Despite this horrific experience, the Radbaz flourished in his new home, learning with great rabbis in his adopted community of Tzefat and emerging as a great Torah scholar who was appointed as Hacham Bashi (chief rabbi) of the Egyptian Jewish community.  While serving with distinction in this role for over forty years, the Radbaz published more than three thousand responsa that have had immeasurable impact on Mizrachi (and all other) Jews.  For example, there is hardly a Teshuvah authored by Rav Ovadiah Yosef that does not quote the Radbaz!  Moreover, he found time to compose his Teshuvot while he was raising great Talmidim, such as Rav Yitzchak Luria (the great Ari z”l), the author of the Shitah Mekubetzet, and the Maharikash (Rav Yaakov Castro). 


Examples of Other Great Spanish Rabbis from the Pre- and Post- Expulsion Era

Many other examples abound.  The oft-quoted Teshuvot of the Maharam Alashkar, who was born in 1466 and suffered terrible tribulations during his voyage from Spain to North Africa in 1492, is an excellent example.  The Maharam Alashkar eventually resettled in Jerusalem and was one of the shapers of Minhag Yerushalayim, the practices of Sephardic Jewish residents of Jerusalem. 


Rav Yaakov Beirav, Rav Yaakov Ibn Haviv, the Tashbeitz and Maharashdam

Rav  Yaakov  Beirav was born in Spain in 1474 and was expelled from Spain in 1492.  He eventually made his way to Tzefat, where he served as the Rav of Rav Yosef Caro, and authored authoritative Teshuvot frequently cited until this day.  Another Spanish Jewish refugee, Rav Yaakov Ibn Chaviv, wrote the classic work Ein Yaakov on the Aggadic portions of the Gemara.  The Tashbeitz (Rav Shimon Duran) was forced to leave Spain during the violence of 1391 and wound up in Algeria.  Rav Duran published more than eight hundred Teshuvot, which remain well used and often cited until this very day. 

Finally, the Maharashdam (Rav Shmuel De Medina) published nearly one thousand Teshuvot that are often cited until this very day, despite his heavy burden as the leader of the large community of refugees from Portugal and Spain in Salonica (located in Greece). 
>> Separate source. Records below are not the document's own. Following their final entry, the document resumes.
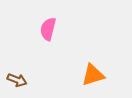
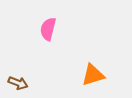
brown arrow: moved 1 px right, 3 px down
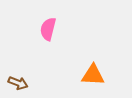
orange triangle: rotated 20 degrees clockwise
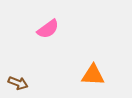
pink semicircle: rotated 140 degrees counterclockwise
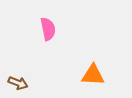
pink semicircle: rotated 65 degrees counterclockwise
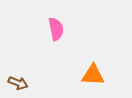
pink semicircle: moved 8 px right
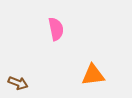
orange triangle: rotated 10 degrees counterclockwise
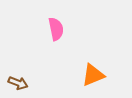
orange triangle: rotated 15 degrees counterclockwise
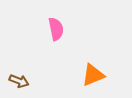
brown arrow: moved 1 px right, 2 px up
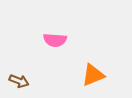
pink semicircle: moved 1 px left, 11 px down; rotated 105 degrees clockwise
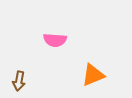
brown arrow: rotated 78 degrees clockwise
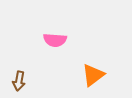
orange triangle: rotated 15 degrees counterclockwise
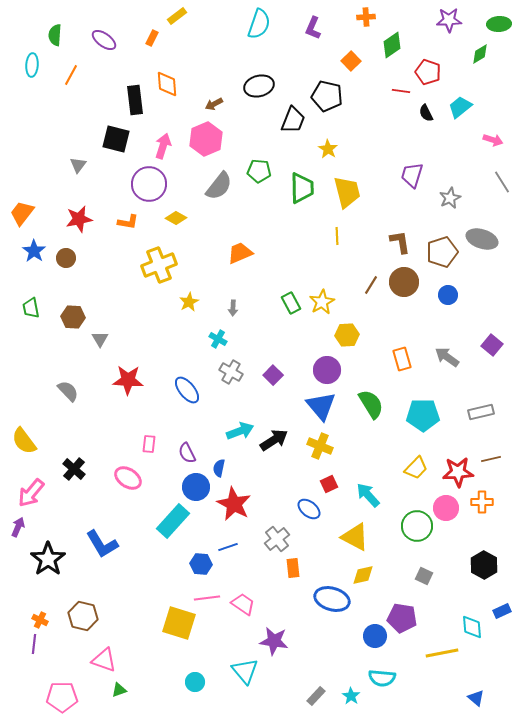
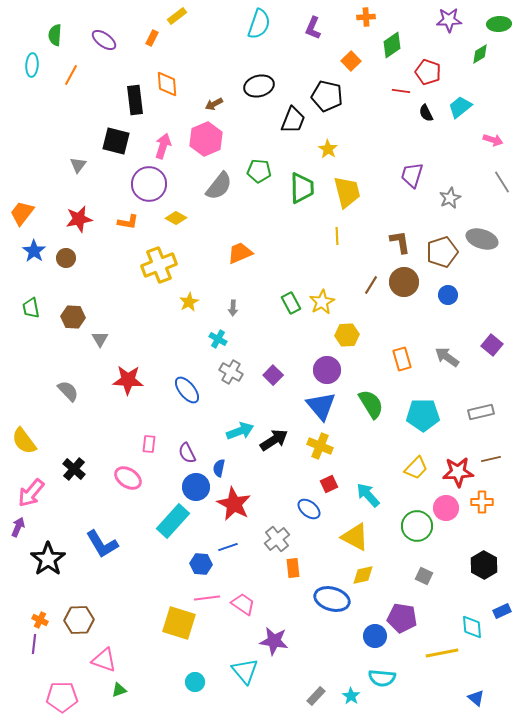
black square at (116, 139): moved 2 px down
brown hexagon at (83, 616): moved 4 px left, 4 px down; rotated 16 degrees counterclockwise
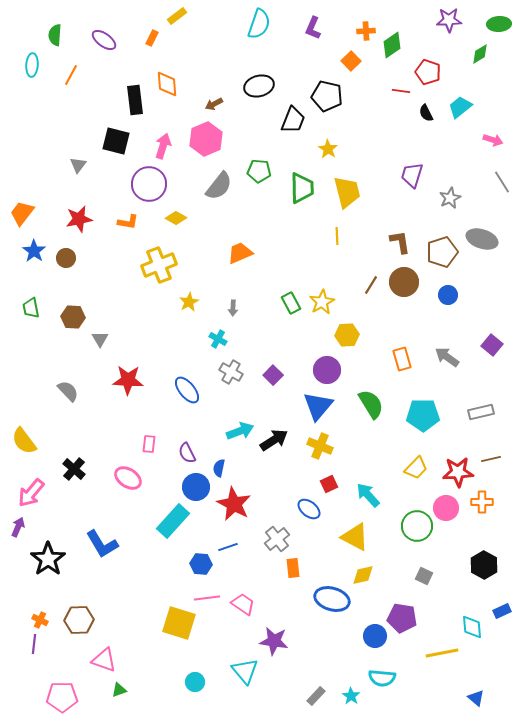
orange cross at (366, 17): moved 14 px down
blue triangle at (321, 406): moved 3 px left; rotated 20 degrees clockwise
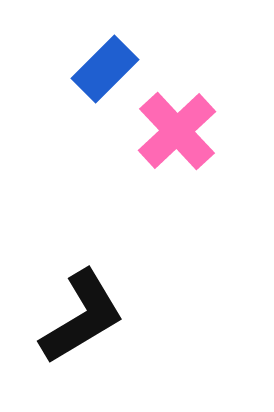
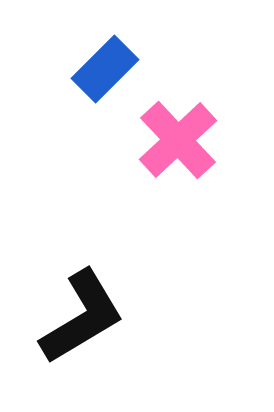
pink cross: moved 1 px right, 9 px down
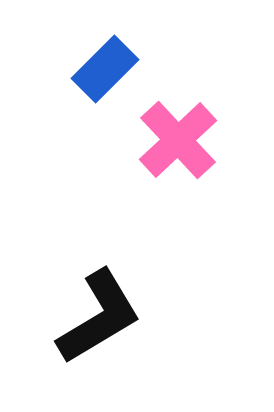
black L-shape: moved 17 px right
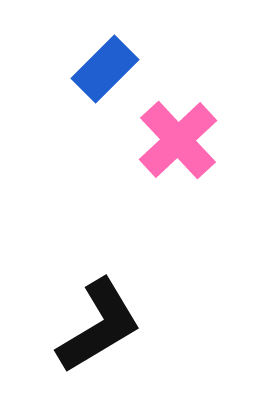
black L-shape: moved 9 px down
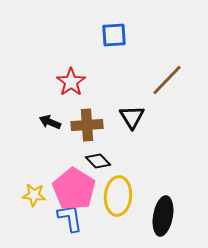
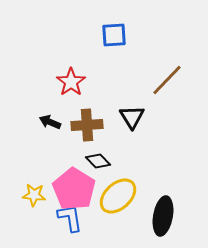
yellow ellipse: rotated 42 degrees clockwise
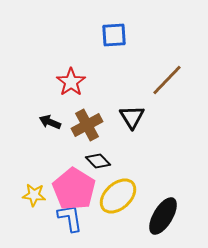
brown cross: rotated 24 degrees counterclockwise
black ellipse: rotated 21 degrees clockwise
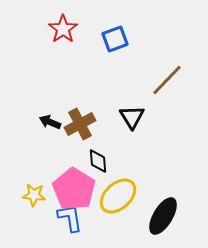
blue square: moved 1 px right, 4 px down; rotated 16 degrees counterclockwise
red star: moved 8 px left, 53 px up
brown cross: moved 7 px left, 1 px up
black diamond: rotated 40 degrees clockwise
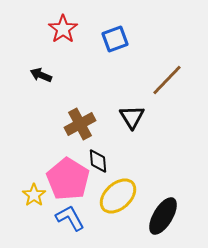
black arrow: moved 9 px left, 47 px up
pink pentagon: moved 6 px left, 10 px up
yellow star: rotated 30 degrees clockwise
blue L-shape: rotated 20 degrees counterclockwise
We have not yet mentioned the extraordinary contribution made by Rav Yosef Caro in his Shulchan Aruch.  As he writes in his introduction to the Shulchan Aruch, the aftermath of the Spanish inquisition left Jewish communities in Halachic turmoil around the known world.  Rav  Caro, a refuge from Spain of 1492, sought to, and succeeded in, stabilizing the Halachic practice of Jews with the publication of the Shulchan Aruch.  Of course, this is the most lasting and impactful of all the contributions of the Spanish rabbis of the era which we are addressing. 


Explaining the Extraordinary Literary Output of the Spanish Rabbis of the Expulsion Era

The accomplishments of the Spanish rabbis of the era of the Geirush (Expulsion) are beyond remarkable.  It is an expression of the phenomenon describes in the Torah as “The more they tried to oppress them, the greater they became” (Shemot 1:12).  These many great rabbis succeeded in taking all of the hideous negative energy unleashed upon them by the Catholic Inquisition and transforming it into extraordinary Torah productivity that lasts for all generations. 
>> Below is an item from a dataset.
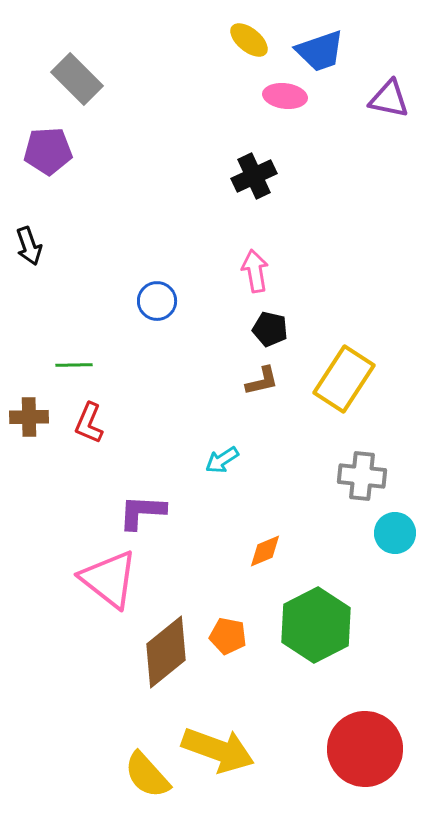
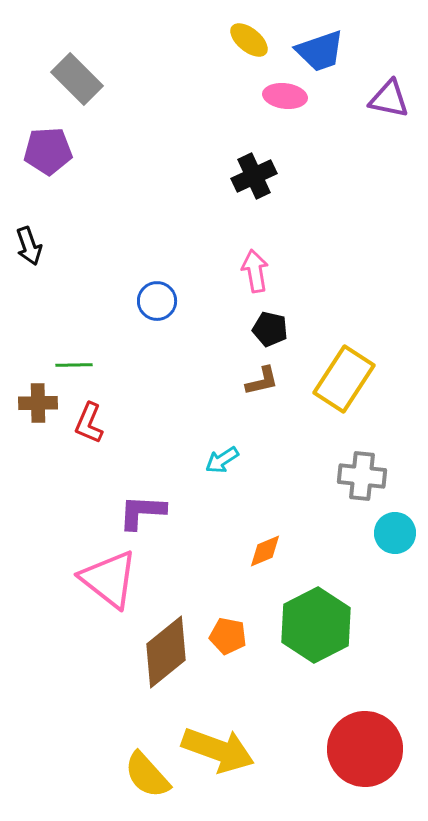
brown cross: moved 9 px right, 14 px up
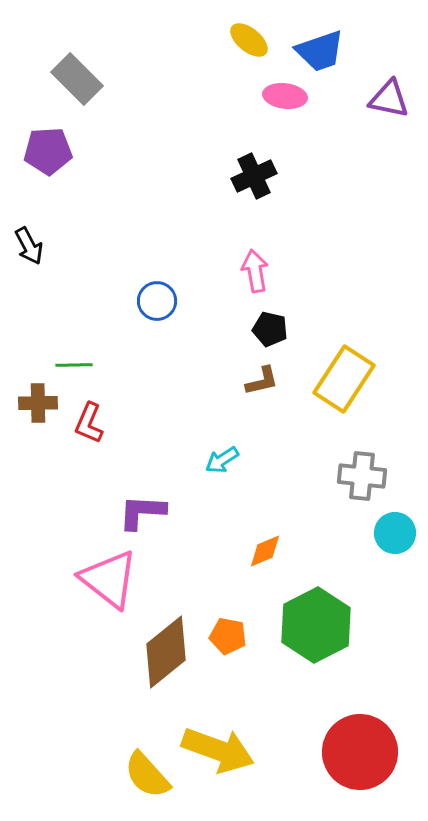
black arrow: rotated 9 degrees counterclockwise
red circle: moved 5 px left, 3 px down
Jews marching to the gas chambers in the Concentration Camps chanted “we will outlive them” (referring, of course, to the Nazis).  The Jewish expellees from Spain have certainly outlived the horrific leaders of the Inquisition, just as the Jews have outlasted the Nazis.  The inquisition and its evil leaders are long gone and forgotten, while the works of the expulsion era Spanish rabbis dramatically transformed Mizrahi Judaism and our lovingly studied by hundreds of thousands of Jews until today. 

I suggest that Mizrachi Jews refer to themselves as Sephardic not only due to the influence of Rambam and Rav Yosef Caro who were born in Spain.  Rather it is because of the totality of the influence of the great Spanish rabbis, especially those of the Expulsion era, whose writings made an extraordinary impact on the practice of eastern Jews.